Will the Principlists rally behind Ahmadinejad?

As the June 12 presidential election draws nearer, there is sudden talk of ‘unity’ in the fundamentalist camp

Middle East
Tehran Bureau | election coverage

Once Mahmoud Ahmadinejad won the 2005 presidential election, it was easy to forget the fear among fundamentalists during the campaign that their divisions would bring defeat.

For even when Mohsen Rezaei, the former Revolutionary Guards commander, withdrew just two days before the poll, there were still three candidates left who saw themselves as “principle-ists” or fundamentalists.

As many feared, the vote split between them. But as many hoped, Ahmadinejad had just enough votes to beat three reformists and pass through to the run-off ballot when he trounced Akbar Hashemi Rafsanjani.

In office, Ahmadinejad has done little to unify the fundamentalist camp, preferring outreach with ordinary Iranians through provincial tours to bridge-building in Tehran.

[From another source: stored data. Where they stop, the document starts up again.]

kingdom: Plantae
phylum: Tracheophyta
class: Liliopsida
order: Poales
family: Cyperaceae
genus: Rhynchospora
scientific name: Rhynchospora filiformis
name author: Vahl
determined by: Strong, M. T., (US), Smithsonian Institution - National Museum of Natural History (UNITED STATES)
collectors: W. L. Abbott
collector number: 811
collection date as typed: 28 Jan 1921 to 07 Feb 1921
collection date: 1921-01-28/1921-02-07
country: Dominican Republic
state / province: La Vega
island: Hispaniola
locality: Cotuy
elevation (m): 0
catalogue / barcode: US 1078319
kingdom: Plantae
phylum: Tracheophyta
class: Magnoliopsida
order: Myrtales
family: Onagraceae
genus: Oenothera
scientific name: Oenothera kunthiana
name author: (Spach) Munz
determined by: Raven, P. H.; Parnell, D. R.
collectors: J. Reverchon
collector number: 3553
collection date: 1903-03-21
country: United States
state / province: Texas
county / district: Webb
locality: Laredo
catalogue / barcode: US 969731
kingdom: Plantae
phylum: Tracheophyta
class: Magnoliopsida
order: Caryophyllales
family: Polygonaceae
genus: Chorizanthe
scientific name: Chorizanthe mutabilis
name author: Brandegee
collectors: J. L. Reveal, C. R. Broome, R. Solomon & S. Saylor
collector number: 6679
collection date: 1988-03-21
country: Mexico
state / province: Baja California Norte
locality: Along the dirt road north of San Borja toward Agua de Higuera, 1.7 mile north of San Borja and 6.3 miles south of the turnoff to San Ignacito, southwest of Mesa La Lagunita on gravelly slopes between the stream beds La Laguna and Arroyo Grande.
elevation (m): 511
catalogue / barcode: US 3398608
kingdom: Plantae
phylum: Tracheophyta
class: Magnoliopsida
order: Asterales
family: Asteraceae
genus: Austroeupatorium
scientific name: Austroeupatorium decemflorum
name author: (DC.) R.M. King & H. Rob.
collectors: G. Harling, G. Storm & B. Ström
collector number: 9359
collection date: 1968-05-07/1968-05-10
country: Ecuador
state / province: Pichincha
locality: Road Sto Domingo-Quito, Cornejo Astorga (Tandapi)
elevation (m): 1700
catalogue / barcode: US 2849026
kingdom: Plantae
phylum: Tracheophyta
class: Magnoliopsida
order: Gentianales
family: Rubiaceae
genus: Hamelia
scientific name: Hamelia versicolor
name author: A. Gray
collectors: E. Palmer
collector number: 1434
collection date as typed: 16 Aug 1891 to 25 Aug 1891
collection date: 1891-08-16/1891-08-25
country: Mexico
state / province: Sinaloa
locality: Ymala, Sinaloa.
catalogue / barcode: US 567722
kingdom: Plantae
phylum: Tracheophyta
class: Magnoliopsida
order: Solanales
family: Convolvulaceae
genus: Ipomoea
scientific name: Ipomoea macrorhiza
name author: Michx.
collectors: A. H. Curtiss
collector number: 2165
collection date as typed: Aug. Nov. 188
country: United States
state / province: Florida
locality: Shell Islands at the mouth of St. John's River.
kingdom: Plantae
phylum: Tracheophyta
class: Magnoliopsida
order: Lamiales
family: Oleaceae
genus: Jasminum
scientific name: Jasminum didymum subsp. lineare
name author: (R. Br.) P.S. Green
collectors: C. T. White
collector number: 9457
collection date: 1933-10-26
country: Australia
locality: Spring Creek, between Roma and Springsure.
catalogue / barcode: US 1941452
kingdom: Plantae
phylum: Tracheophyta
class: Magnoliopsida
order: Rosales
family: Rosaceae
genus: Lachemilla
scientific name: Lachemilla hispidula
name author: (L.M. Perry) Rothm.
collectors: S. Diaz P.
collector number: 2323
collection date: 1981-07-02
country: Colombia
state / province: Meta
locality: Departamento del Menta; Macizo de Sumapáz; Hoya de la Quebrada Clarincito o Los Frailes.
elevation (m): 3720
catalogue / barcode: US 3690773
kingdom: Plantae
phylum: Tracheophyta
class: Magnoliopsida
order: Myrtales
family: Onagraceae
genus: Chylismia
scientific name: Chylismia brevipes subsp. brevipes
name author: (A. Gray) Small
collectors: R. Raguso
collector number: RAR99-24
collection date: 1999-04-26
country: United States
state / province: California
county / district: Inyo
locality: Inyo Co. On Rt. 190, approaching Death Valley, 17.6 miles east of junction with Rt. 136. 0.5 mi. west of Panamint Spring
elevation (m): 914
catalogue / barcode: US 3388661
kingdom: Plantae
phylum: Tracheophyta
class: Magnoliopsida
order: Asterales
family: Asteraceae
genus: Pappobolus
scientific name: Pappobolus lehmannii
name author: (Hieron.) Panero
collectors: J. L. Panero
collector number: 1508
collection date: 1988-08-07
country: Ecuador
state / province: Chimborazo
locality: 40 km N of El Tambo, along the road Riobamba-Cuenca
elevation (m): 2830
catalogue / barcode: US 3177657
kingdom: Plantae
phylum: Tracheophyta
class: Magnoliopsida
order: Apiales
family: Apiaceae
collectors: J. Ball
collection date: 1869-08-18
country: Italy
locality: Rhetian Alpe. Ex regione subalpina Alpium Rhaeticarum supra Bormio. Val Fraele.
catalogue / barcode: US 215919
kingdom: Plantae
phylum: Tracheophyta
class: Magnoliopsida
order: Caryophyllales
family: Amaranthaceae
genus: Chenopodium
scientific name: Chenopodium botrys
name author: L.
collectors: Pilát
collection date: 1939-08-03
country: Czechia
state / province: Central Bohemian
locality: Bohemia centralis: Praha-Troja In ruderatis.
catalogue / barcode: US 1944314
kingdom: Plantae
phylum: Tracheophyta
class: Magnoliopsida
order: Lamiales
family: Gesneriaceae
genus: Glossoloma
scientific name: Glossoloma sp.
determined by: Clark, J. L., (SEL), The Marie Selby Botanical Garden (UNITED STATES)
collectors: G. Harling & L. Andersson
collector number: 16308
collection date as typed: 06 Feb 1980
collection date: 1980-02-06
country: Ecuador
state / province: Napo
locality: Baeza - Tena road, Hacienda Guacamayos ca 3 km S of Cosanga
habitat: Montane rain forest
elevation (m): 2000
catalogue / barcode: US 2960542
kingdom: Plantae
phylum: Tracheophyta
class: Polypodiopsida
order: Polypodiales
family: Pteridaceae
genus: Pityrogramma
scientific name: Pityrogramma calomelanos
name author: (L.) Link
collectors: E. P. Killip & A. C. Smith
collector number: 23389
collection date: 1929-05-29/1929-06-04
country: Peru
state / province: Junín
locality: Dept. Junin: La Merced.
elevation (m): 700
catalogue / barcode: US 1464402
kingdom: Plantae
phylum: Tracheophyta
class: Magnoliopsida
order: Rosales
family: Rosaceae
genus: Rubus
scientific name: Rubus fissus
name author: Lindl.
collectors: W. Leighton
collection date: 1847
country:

His choice of ministers and conduct of government business has often alienated people who should be allies. He annoyed senior clergy in Qom by failure to consult them over decisions including the admission of women to football matches.

And president Ahmadinejad has faced growing difficulty gaining support in parliament. Conservative control of both the presidency and the Majlis has brought not agreed, coherent policies but rather a roller-coaster of spending buoyed by rising oil prices and now followed by sudden retrenchment.

Indeed, next year’s budget is still stuck with deputies, along with the president’s plan to phase out costly universal subsidies, even though the new Iranian year is just days away.

Ahmadinejad is vulnerable on the economy – after all, he won in 2005 on a slogan of “putting oil money on the people’s sofreh” [the dining cloth placed on the floor by poorer Iranians]. This can certainly cost him the election, especially if his opponents move from criticising his government’s economic mismanagement to communicating to Iranians some clear alternatives.

This is partly why Ahmadinejad’s supporters were so pleased by the announcement from Mohammad Khatami, the reformist president between 1997 and 2005, that he would contest the June 12 poll.

No-one is more likely to encourage unity among fundamentalists, who believe that Khatami, however committed to the Islamic Republic, would in office undermine it through encouraging “radical” elements. The fundamentalists’ sense of danger has been suitably sharpened by the likes of Mohammad Atrianfar, former editor of Shargh newspaper and an advocate of Khatami, relishing a “full-fledged confrontation” between Khatami and Ahmadinejad.

Hence the sudden talk in the fundamentalist camp of the need for unity. Amir Mohebian, political editor of Resalat newspaper, recently argued that if Ahmadinejad could “display an appropriate element of flexibility, and his flexibility were not seen as an election [ploy], he would make a very good choice” for all fundamentalists to support.

Mohebian, as ever, shows mixed feelings about Ahmadinejad. On the one hand he recognises the “skill and acumen in understanding the political arena of elections” that brought the blacksmith’s son to office in the first place. But on the other hand, he argues that “the views [of the principle-ist candidate] must be compatible with the consensual views of the principle-ists” .

This has hardly been the case during the four years of Ahmadinejad’s presidency, but in recent weeks Ahmadinejad has launched a charm offensive with meetings with Mohammed Bagher Ghalibaf, a potential challenger, with clerics in Qom and with leading members of Motalefeh, the Islamic coalition party.

Suddenly, there are whispers of realignment with the aim of establishing a government after the election with support of the whole fundamentalist camp.

It is a difficult choice for Ahmadinejad. He has the momentum of incumbency – and when push comes shove, especially if Khatami does not withdraw, fundamentalists may feel obliged to back him. But on the other hand, if a single reformist clearly emerges as a challenger, the fundamentalists may worry they could lose the election.

A key figure in this could be Ghalibaf, the 47-year-old Tehran mayor, who seemed set to offer voters a more consensual style of fundamentalism and who several months back gathered celebrities and economists in his support with a slogan of “restoring tranquility.”

It may be that Ghalibaf, at the right price, will fall in behind Ahmadinejad.

A former national police chief and wartime military commander, Ghalibaf gained 4.08m votes in the 2005 election, missing the run-off ballot by only 1.6m votes, although his slick election style, including broadcasts, alienated many fundamentalists.

As Tehran mayor, Ghalibaf has enhanced his reputation for effective management without capturing the imagination the way he did as national police chief with simple ideas like the 110 emergency line and shifting policemen from Paykans to Mercedes.

So it may be that Ghalibaf can be persuaded to bide his time for a challenge in 2013, when he will still be 51, rather than face a second defeat now and become what one parliamentary deputy called a “burnt pawn.”

The 2009 presidential elections still have a long way to run.